Line segments SP has an equation of y=2x+3

What are the other equations of the line segments forming the 3 other sides of the rectangle?

Show work

Answer 1

Answer with Step-by-step explanation:

We are given that

Equation of line segment SP =
`y=2x+3`

We have to find the equations of the line segments forming the 3 other sides of a rectangle.

Substitute the x=0 in given equation

Then, we get

`y=3`

Substitute y=0 then, we get

`0=2x+3`

`2x=-3`

`x=-(3)/(2)=-1.5`

Hence, the equation of line segment SP passing from the point (0,3) and (-1.5,0).

By comparing withe y=mx+c

We get m=2=Slope of line segment SP

The line segment SR is perpendicular to the line segment SP and passing form the point (-1.5,0).

Slope of line segment SR=
`(-1)/(Slope\;of\;SP)=-(1)/(2)`

Because when two lines are perpendicular then the relation between the slopes of two lines is given by

`m_2=-(1)/(m_1)`

The equation of line segment of SR is given by

`y=m(x-x_1)+y_1`

The equation of line segment SR with slope -1/2 and passing from the point (-1.5,0) is given by

`y=-(1)/(2)(x+1.5)`

`y=-(1)/(2)x-0.75`

Line segment RQ is parallel to SP

So,Slope of line RQ=2

Because when two lines are parallel then their slope are equal.

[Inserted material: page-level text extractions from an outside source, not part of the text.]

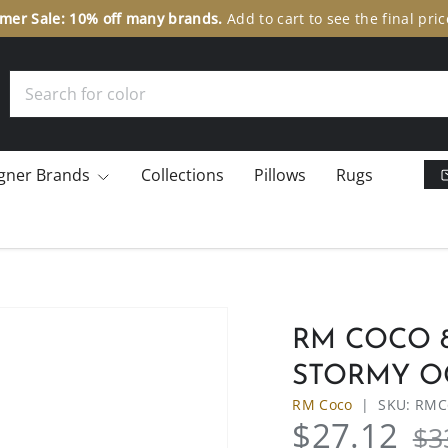
er Sale: 10% off many brands.
Add to cart to see the final pric
Search
gner Brands
Collections
Pillows
Rugs
RM COCO 8
STORMY O
RM Coco
|
SKU:
RMCo
$27.12
$3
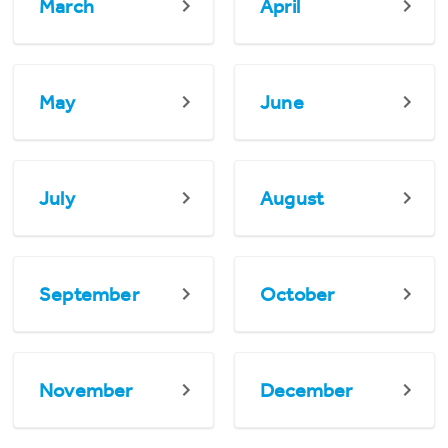
March
April
May
June
July
August
September
October
November
December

Line segment PQ is perpendicular to SP

Therefore, slope of PQ=
`-(1)/(2)`

The equation of line segment PQ with slope -1/2 and passing through the point (0,3) is given by

`y=-(1)/(2)(x-0)+3`

`y=-(1)/(2)x+3`

Substitute x=0 in
`y=-(1)/(2)x-0.75`

Then, we get y=-0.75

The equation of line segment RQ with slope 2 parallel to SP and passing through the point (0,-0.75)is given by

`y=2x-0.75`